喪失・悲観ケア
■喪失とは... 大切な人、ペット、若さや健康、やりがいのある仕事、気の合う仲間と密接に関わる環境など、あなたにとってかけがえないものを失うことを「喪失」と呼んでいます。
■悲嘆とは... 喪失による悲しみ、不安、怒り、後悔、無気力 などの感情が高まって、時には身体的影響にまで発展してしまうことがあります。
「喪失」には、5つのプロセスがあると言われています。 そのプロセスを経験する順番は人それぞれで、全てのプロセスを経験するとも限りません。 喪失の感じ方は、その人の性格、失った人や物に対する思い入れ、その人が置かれている環境などによって全く違ってしまいます。 その喪失による悲嘆の個人差を、家族や友人などに理解してもらえないと思い、更に孤独を深めてしまうこともあります。 お一人で我慢したり、心を閉ざすのでなく、カウンセリングを受けてみませんか?

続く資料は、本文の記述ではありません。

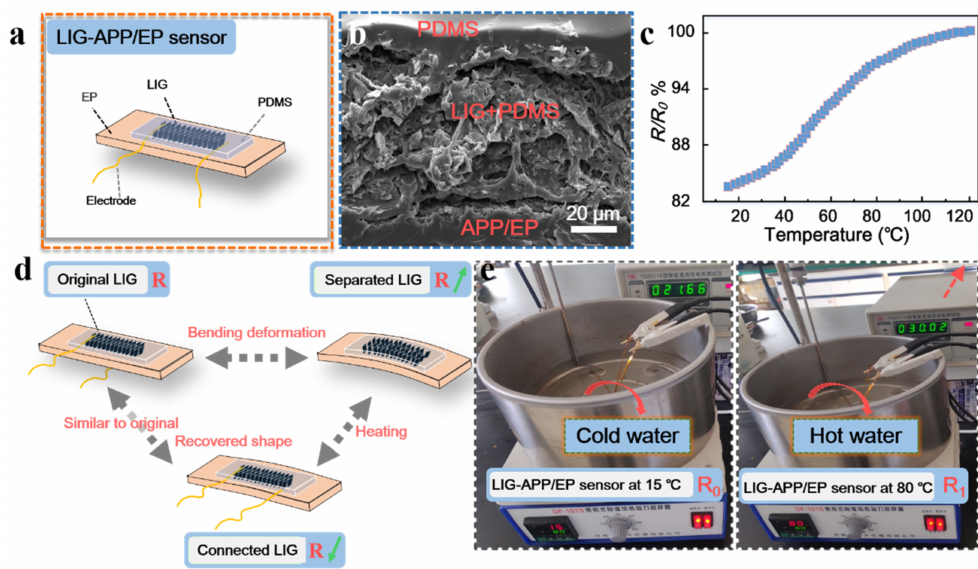
Figure 6. Performance and structure of the LIG sensors. ( a ) Structure of the LIG sensors. LIG and APP/EP were packaged together with a solvent based on polydimethylsiloxane (PDMS). ( b ) SEM image illustrating the cross-section of the LIG sensors. ( c ) The resistance–temperature curve between 20–120 ◦ C. ( d ) Working mechanism of the LIG-APP/EP sensors for temperature detection based on the shape memory of the EP composite. ( e ) Illustration of the water-resistant LIG-APP/EP sensor for detecting changes in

1 否認・孤立 強いショック。信じたくない。ウソだ。。。そんなバカな。。。 といった否定的な感情が先行し、事実を受け入れることが出来ない状態です。 ・あの人、あの子がそんな目にあうなんて、そんなバカな。。。 ・私の命があとわずかだなんて、何かの間違いに決まっている。 強いショックから、心を守る防衛的な反応で、ゆっくりと事実を受け入れていくことが必要です。 2 怒り 原因や状況を理解して行くにつれて、なんで?どうして?という疑問と共に怒りの感情が発生していきます。 ・なんで私(あるいは私の大切な人)が、こんなことになったの? ・もっと早くなんとか出来なかったの? 悲しみが怒りを呼ぶ。誰のせいなのか?他人や自分に怒りを向ける。 あまりの理不尽さを怒りの感情で吐き出す。 自分や他人が更に傷つかないよう、できるだけ安全な方法で怒りの感情を吐き出すようにしてくださいね。 3 取引 あの時こうすれば、良かった。。。 もっとこうしておけば。。。 といった何か後悔することを探します。 そして、それを今すぐ改善するから今回のことはなかったことにして欲しいと考えます。 ・もっと良い子にしていたら、私(あるいは私の大切な人)がきっと元気になる。 ・他の医療機関、他の神様、他のお守り があればきっと助かる。 後悔することが全くない人はいません。 どんな取引を考えてみても、事実が変わらないということにゆっくりと気がついて事実をうけいれていくことになります。 4 抑うつ 深い悲しみ、淋しさ、不安などの感情のため、今までの生活を継続して行くのが苦痛になり、引きこもったり無気力になったりします。 ・誰にも会いたくない。放っておいて欲しい。 ・悲しくて、悲しくて。。。 淋しくて、淋しくて。。。 たくさん涙をながして感情を浄化することも必要なプロセスです。 家族や周囲の人に遠慮したりせず、寄り添ってもらえる人に自分の感情を吐き出して泣いてみて下さい。 5 受容 死を受け入れることが出来るようになった状態です。 受容しても泣きたい日はあるし、辛い日はあります。 ・あの人の意志を引き継いでいこう。 ・いつか天国で再会したときに笑顔で会えるように、今は頑張って前に進んでいこう。 ・自分の命が残っている間に、これをしておこう。 ・残される子供達のために、こんな物を用意しておこう。 わずかな希望を見つけて、生きる糧にすることが出来るようになります。 喪失による悲嘆を経験したときは、この絶望的な状態がずっと続くと感じていると思います。 あなたにとって、受け入れがたい出来事なのでお辛いですよね。 でもいつの日か、喪失を抱えていても希望や笑顔が戻ってくることを知っていてください。 あなたがこの苦しみから抜け出すことができますように。